____ Dataset records

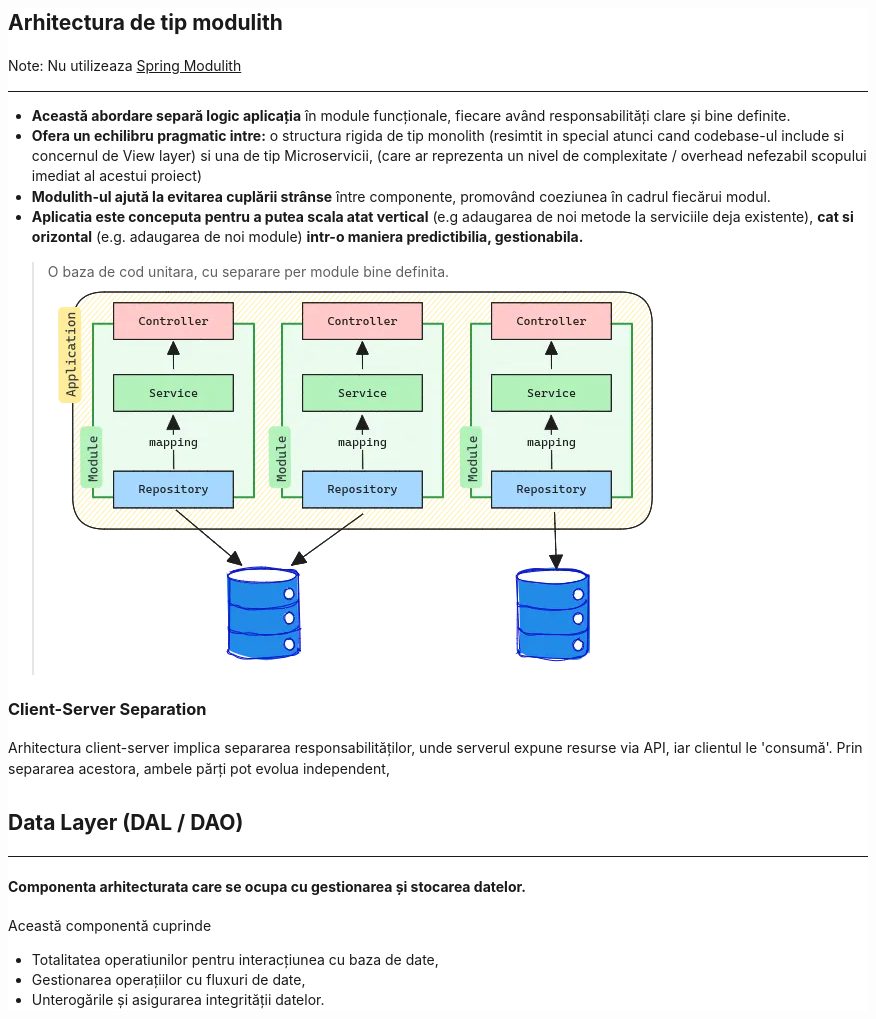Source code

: 
## Arhitectura de tip modulith
Note: Nu utilizeaza [Spring Modulith](https://spring.io/projects/spring-modulith)
___
- **Această abordare separă logic aplicația** în module funcționale, fiecare având responsabilități clare și bine definite. 
- **Ofera un echilibru pragmatic intre:** o structura rigida de tip monolith (resimtit in special atunci cand codebase-ul include si concernul de View layer) si una de tip Microservicii, (care ar reprezenta un nivel de complexitate / overhead nefezabil scopului imediat al acestui proiect)
- **Modulith-ul ajută la evitarea cuplării strânse** între componente, promovând coeziunea în cadrul fiecărui modul.
- **Aplicatia este conceputa pentru a putea scala atat vertical** (e.g adaugarea de noi metode la serviciile deja existente), **cat si orizontal** (e.g. adaugarea de noi module) **intr-o maniera predictibilia, gestionabila.**


> O baza de cod unitara, cu separare per module bine definita.
![img_1.png](src/main/resources/static/img/img_1.png)

### Client-Server Separation

Arhitectura client-server implica separarea responsabilităților, unde serverul expune resurse via API, iar clientul le 'consumă'.
Prin separarea acestora, ambele părți pot evolua independent,

## Data Layer (DAL / DAO)
___
#### Componenta arhitecturata care se ocupa cu gestionarea și stocarea datelor.

Această componentă cuprinde
- Totalitatea operatiunilor pentru interacțiunea cu baza de date,
- Gestionarea operațiilor cu fluxuri de date,
- Unterogările și asigurarea integrității datelor.
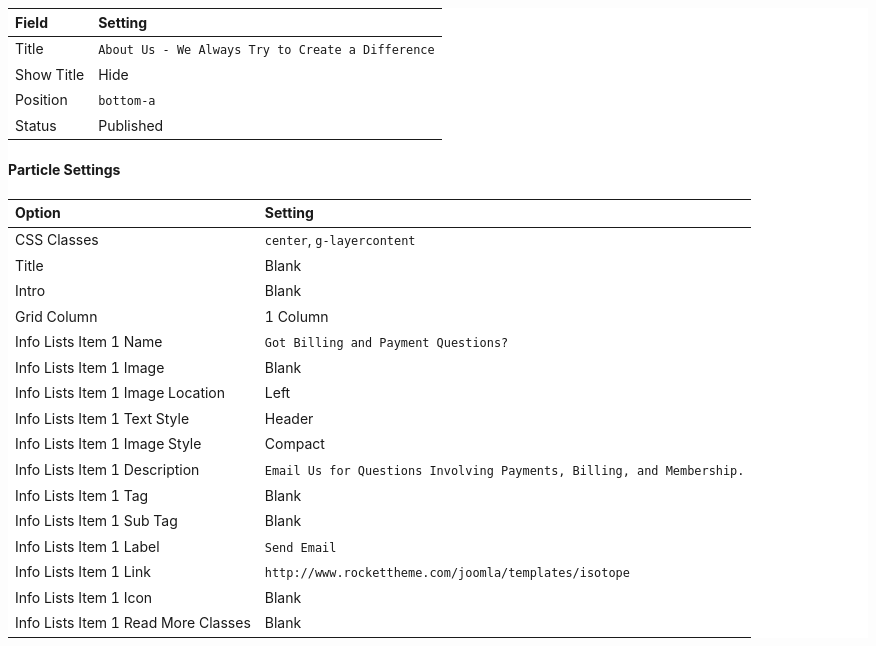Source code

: | Field      | Setting                                           |
|:-----------|:--------------------------------------------------|
| Title      | `About Us - We Always Try to Create a Difference` |
| Show Title | Hide                                              |
| Position   | `bottom-a`                                        |
| Status     | Published                                         |

#### Particle Settings

| Option                              | Setting                                                               |
|:------------------------------------|:----------------------------------------------------------------------|
| CSS Classes                         | `center`, `g-layercontent`                                            |
| Title                               | Blank                                                                 |
| Intro                               | Blank                                                                 |
| Grid Column                         | 1 Column                                                              |
| Info Lists Item 1 Name              | `Got Billing and Payment Questions?`                                  |
| Info Lists Item 1 Image             | Blank                                                                 |
| Info Lists Item 1 Image Location    | Left                                                                  |
| Info Lists Item 1 Text Style        | Header                                                                |
| Info Lists Item 1 Image Style       | Compact                                                               |
| Info Lists Item 1 Description       | `Email Us for Questions Involving Payments, Billing, and Membership.` |
| Info Lists Item 1 Tag               | Blank                                                                 |
| Info Lists Item 1 Sub Tag           | Blank                                                                 |
| Info Lists Item 1 Label             | `Send Email`                                                          |
| Info Lists Item 1 Link              | `http://www.rockettheme.com/joomla/templates/isotope`                  |
| Info Lists Item 1 Icon              | Blank                                                                 |
| Info Lists Item 1 Read More Classes | Blank                                                                 |
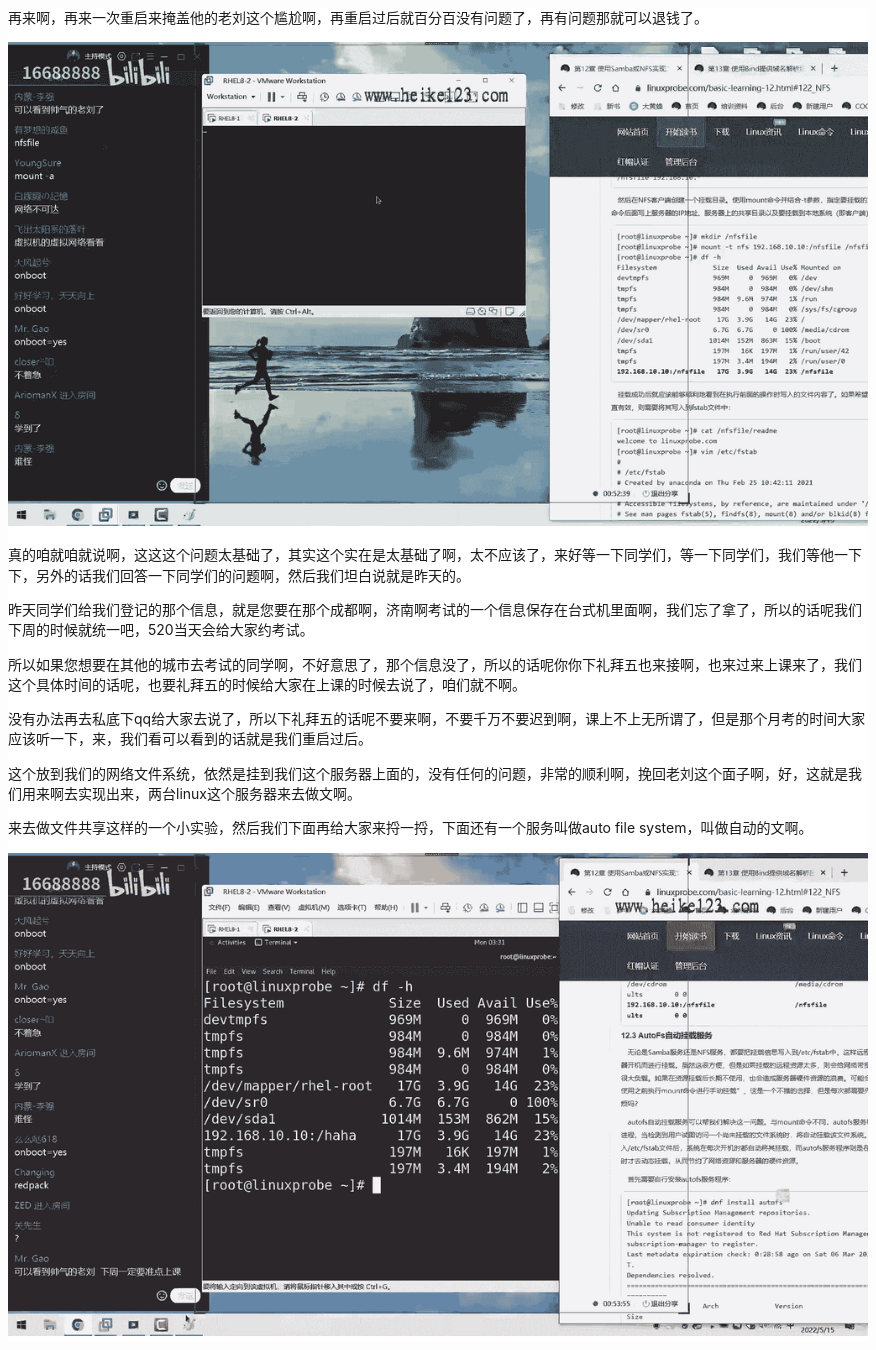 再来啊，再来一次重启来掩盖他的老刘这个尴尬啊，再重启过后就百分百没有问题了，再有问题那就可以退钱了。

![](img/116c6ccbeb88a650b43b90e12929e5c1_58.png)

真的咱就咱就说啊，这这这个问题太基础了，其实这个实在是太基础了啊，太不应该了，来好等一下同学们，等一下同学们，我们等他一下下，另外的话我们回答一下同学们的问题啊，然后我们坦白说就是昨天的。

昨天同学们给我们登记的那个信息，就是您要在那个成都啊，济南啊考试的一个信息保存在台式机里面啊，我们忘了拿了，所以的话呢我们下周的时候就统一吧，520当天会给大家约考试。

所以如果您想要在其他的城市去考试的同学啊，不好意思了，那个信息没了，所以的话呢你你下礼拜五也来接啊，也来过来上课来了，我们这个具体时间的话呢，也要礼拜五的时候给大家在上课的时候去说了，咱们就不啊。

没有办法再去私底下qq给大家去说了，所以下礼拜五的话呢不要来啊，不要千万不要迟到啊，课上不上无所谓了，但是那个月考的时间大家应该听一下，来，我们看可以看到的话就是我们重启过后。

这个放到我们的网络文件系统，依然是挂到我们这个服务器上面的，没有任何的问题，非常的顺利啊，挽回老刘这个面子啊，好，这就是我们用来啊去实现出来，两台linux这个服务器来去做文啊。

来去做文件共享这样的一个小实验，然后我们下面再给大家来捋一捋，下面还有一个服务叫做auto file system，叫做自动的文啊。



![](img/116c6ccbeb88a650b43b90e12929e5c1_60.png)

________

Starting from the line containing "昨天同学们给我们登记的那个信" and ending with the final line of the data, reproduce each line exactly as it appears, including no other lines.

昨天同学们给我们登记的那个信息，就是您要在那个成都啊，济南啊考试的一个信息保存在台式机里面啊，我们忘了拿了，所以的话呢我们下周的时候就统一吧，520当天会给大家约考试。

所以如果您想要在其他的城市去考试的同学啊，不好意思了，那个信息没了，所以的话呢你你下礼拜五也来接啊，也来过来上课来了，我们这个具体时间的话呢，也要礼拜五的时候给大家在上课的时候去说了，咱们就不啊。

没有办法再去私底下qq给大家去说了，所以下礼拜五的话呢不要来啊，不要千万不要迟到啊，课上不上无所谓了，但是那个月考的时间大家应该听一下，来，我们看可以看到的话就是我们重启过后。

这个放到我们的网络文件系统，依然是挂到我们这个服务器上面的，没有任何的问题，非常的顺利啊，挽回老刘这个面子啊，好，这就是我们用来啊去实现出来，两台linux这个服务器来去做文啊。

来去做文件共享这样的一个小实验，然后我们下面再给大家来捋一捋，下面还有一个服务叫做auto file system，叫做自动的文啊。



![](img/116c6ccbeb88a650b43b90e12929e5c1_60.png)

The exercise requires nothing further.